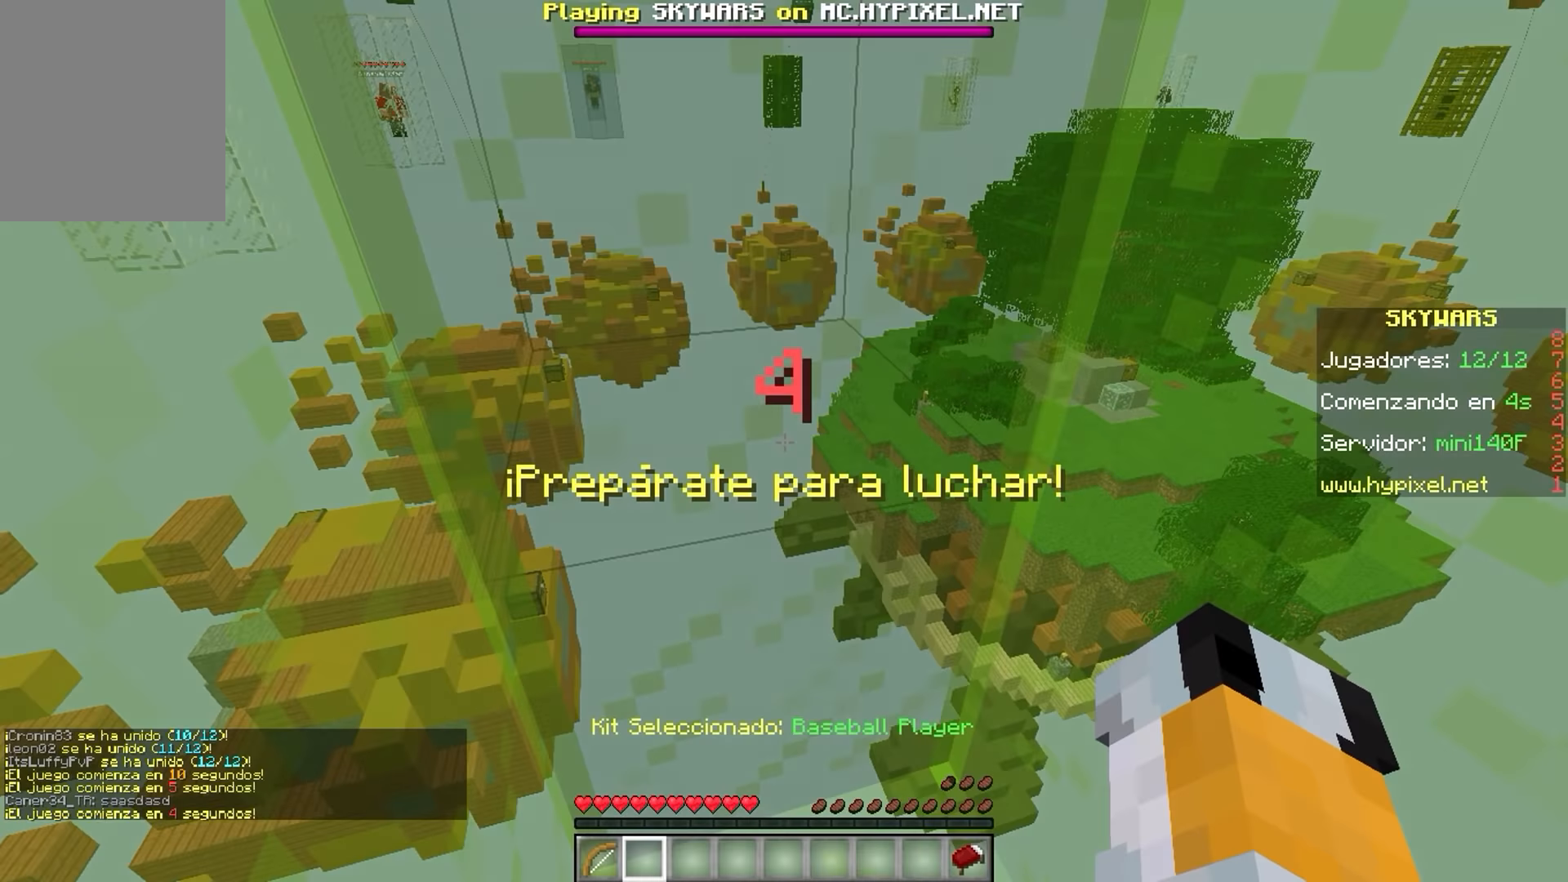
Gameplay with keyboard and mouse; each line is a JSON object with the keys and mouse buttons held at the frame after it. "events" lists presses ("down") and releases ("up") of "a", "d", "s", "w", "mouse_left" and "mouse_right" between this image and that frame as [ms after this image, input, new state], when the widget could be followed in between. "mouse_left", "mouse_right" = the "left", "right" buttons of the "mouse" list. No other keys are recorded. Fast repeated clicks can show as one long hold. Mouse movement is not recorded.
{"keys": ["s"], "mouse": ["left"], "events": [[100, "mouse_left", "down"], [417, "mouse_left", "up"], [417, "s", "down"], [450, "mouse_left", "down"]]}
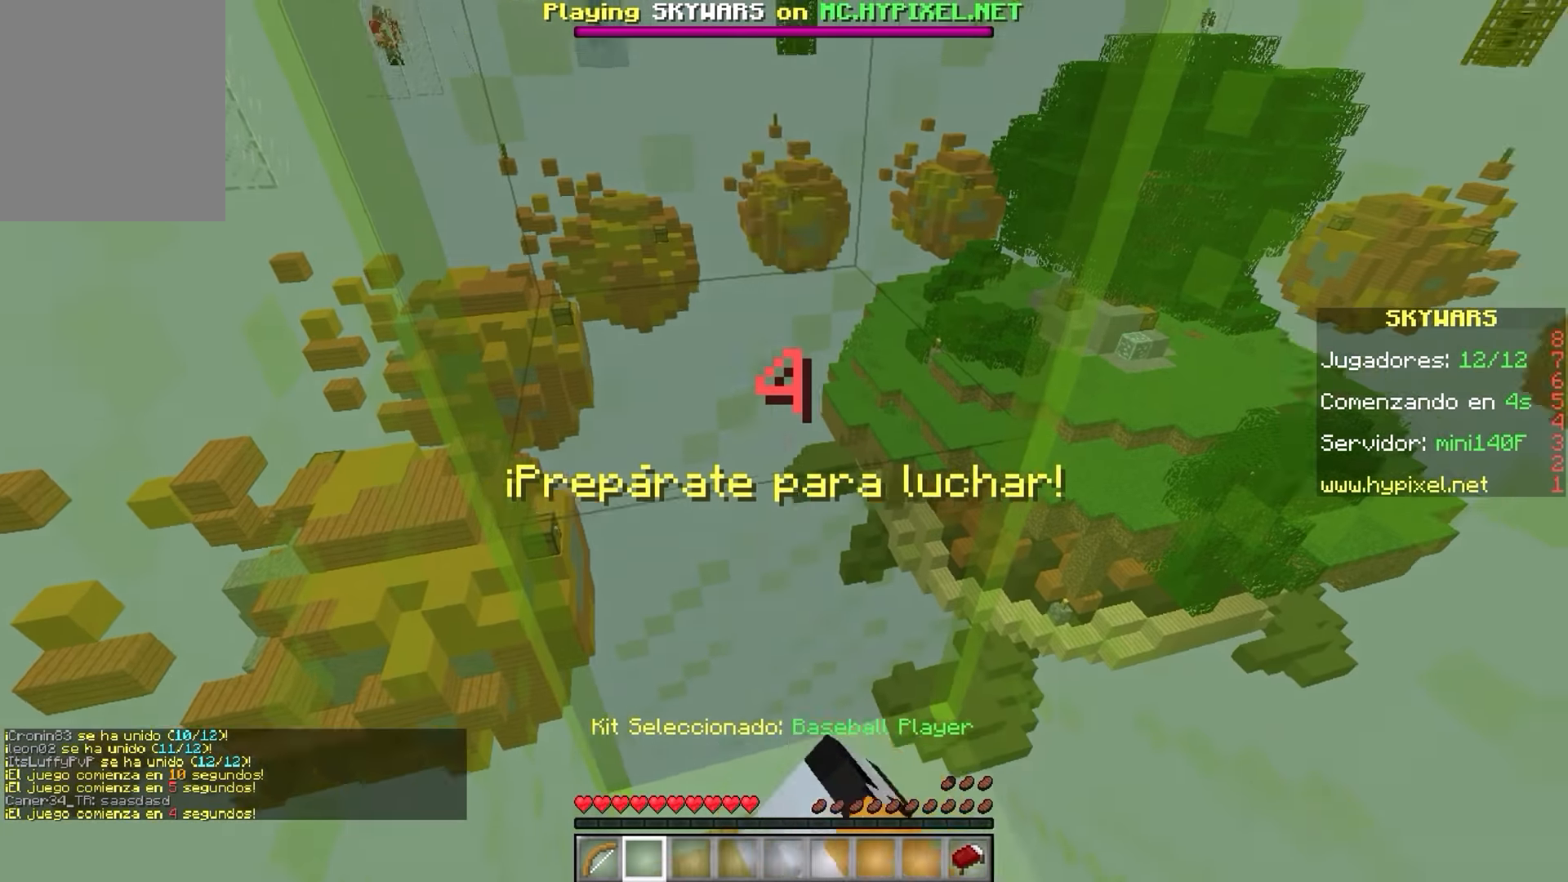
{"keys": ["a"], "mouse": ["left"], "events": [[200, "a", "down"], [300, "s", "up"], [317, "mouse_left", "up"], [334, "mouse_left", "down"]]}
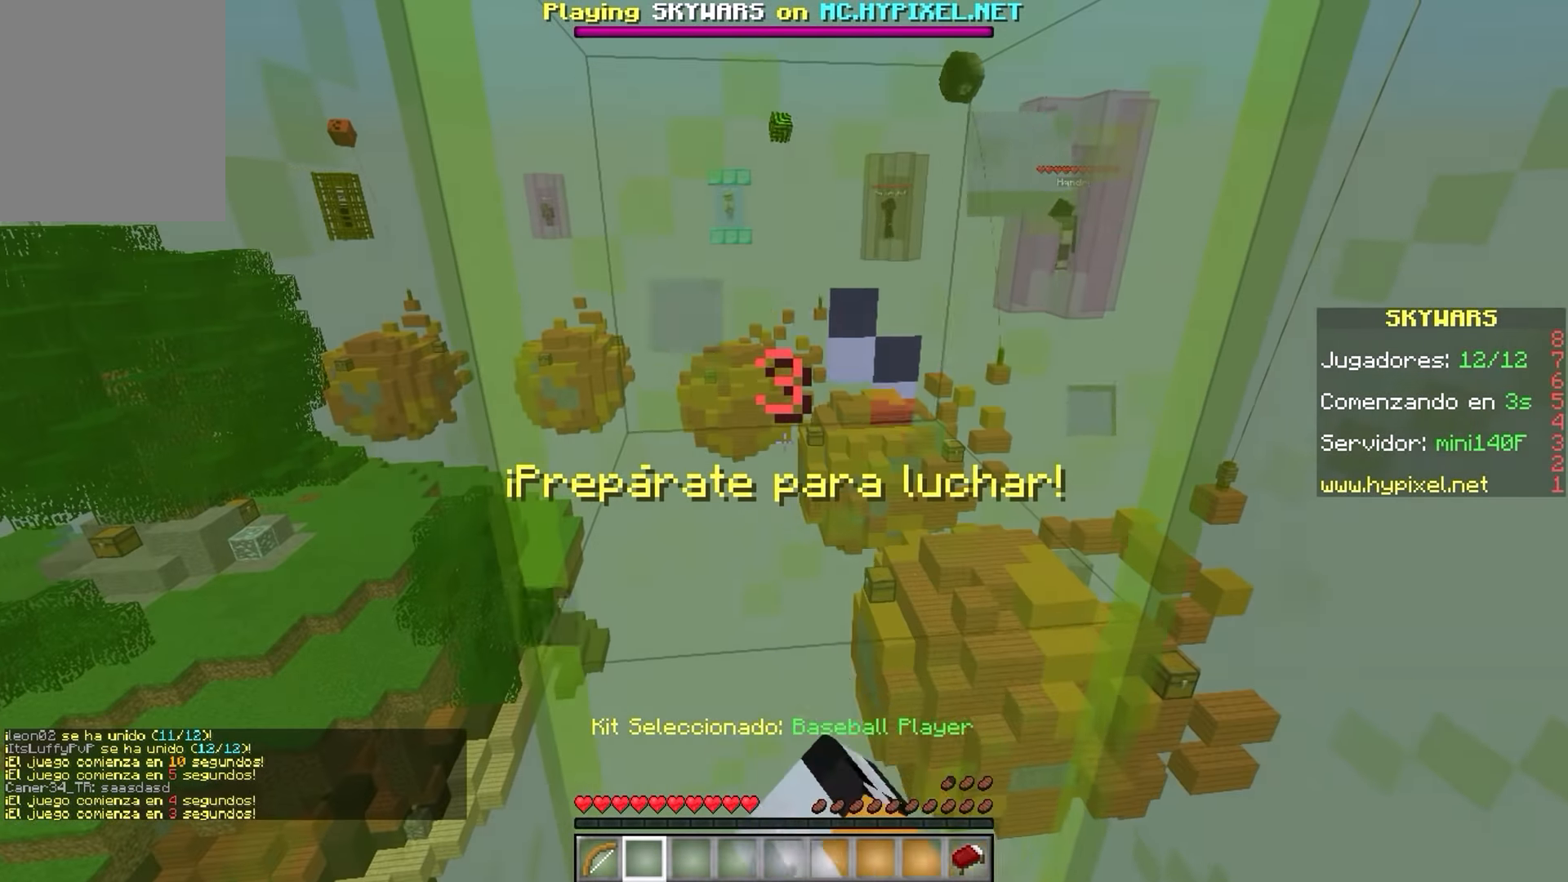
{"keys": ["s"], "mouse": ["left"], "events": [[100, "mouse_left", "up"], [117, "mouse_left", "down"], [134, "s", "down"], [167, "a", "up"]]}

• [Work instruction]: Keep every word of the data as it is when you write it out, but drop the pictures.

• [Answer box]:
Gameplay with keyboard and mouse; each line is a JSON object with the keys and mouse buttons held at the frame after it. "events" lists presses ("down") and releases ("up") of "a", "d", "s", "w", "mouse_left" and "mouse_right" between this image and that frame as [ms after this image, input, new state], when the widget could be followed in between. "mouse_left", "mouse_right" = the "left", "right" buttons of the "mouse" list. No other keys are recorded. Fast repeated clicks can show as one long hold. Mouse movement is not recorded.
{"keys": ["s"], "mouse": ["left"], "events": [[100, "mouse_left", "down"], [417, "mouse_left", "up"], [417, "s", "down"], [450, "mouse_left", "down"]]}
{"keys": ["a"], "mouse": ["left"], "events": [[200, "a", "down"], [300, "s", "up"], [317, "mouse_left", "up"], [334, "mouse_left", "down"]]}
{"keys": ["s"], "mouse": ["left"], "events": [[100, "mouse_left", "up"], [117, "mouse_left", "down"], [134, "s", "down"], [167, "a", "up"]]}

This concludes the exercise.